For an excellent, non-romanticized book on China in the early 20th century, check out Edward Alsworth Ross' The Changing Chinese: the Conflict of Oriental and Western Cultures in China, published in 1911. You can download it by clicking on link.


Linh

three eyed goddess said...

xlarry mentions the ANGLO-American elite 'with control of the world coming from both countries'.
May I suggest two excellent books that fill this picture in more completely:
_The Randlords: The Exploits and Exploitations of South Arica's Mining Magnates_ by Geoffrey Wheatcroft and
_Tough Jews: Fathers, Sons, and Gangster Dreams_ by Rich Cohen.
Wheatcroft's book in particular is invariably dismissed in the reviews I've come across online. Both books reveal not an Anglo-American elite but an Anglo-Zionist elite. Important difference. The son of an official hero of Israel Rich Cohen provides entry into a well hidden history. Truly jaw-dropping stuff here.
Thanks for the link to the Ross book on China and western culture.

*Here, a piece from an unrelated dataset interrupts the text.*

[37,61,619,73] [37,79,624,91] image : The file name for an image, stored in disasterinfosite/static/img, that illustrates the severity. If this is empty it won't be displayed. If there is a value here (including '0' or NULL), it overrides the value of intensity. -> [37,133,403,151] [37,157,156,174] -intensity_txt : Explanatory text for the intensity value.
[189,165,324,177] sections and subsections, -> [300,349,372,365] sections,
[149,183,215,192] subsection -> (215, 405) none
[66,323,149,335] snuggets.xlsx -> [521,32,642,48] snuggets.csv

three eyed goddess said...

whoops: ....South AFRICA'S Mining Magnates etc.
Rich Cohen is the GRANDSON of an official hero etc.

x larry said...

hey 3-I'd goddess, thanks for info there, can't imagine i'll ever get a chance to get to these books, but just may try. i've read much online of the 'anglo american conspiracy' by (i've forgot his name) clinton's georgetown professor. the milner kindergarten, cecil rhodes, and shitloads of aristocrats.
anyway, it's the same old intriguing question--who runs the world? they're all certainly extremely clever, secretive weasels--and think of nothing but war, see life only as war (which they're winning forever and ever). who is it, then? jews? anglo-saxons? just the queen (german)?l
then there's larouche's florence/venice dynamic.
bankers for sure. rothschilds? there with rockefellers? is alex jones extremely on the ball? perhaps a part of it (deep state)?
old hume i've never read but seen quoted. how do you conceivably control everyone, when they're obviously all about equal? lying, big and small, disinformation, swaying them (spin's the term), guiding the flock. what a farcical species! do ants behave this way? but really it's always just bullying, bullying, bullying. biggest goon wins--PLAIN AND SIMPLE.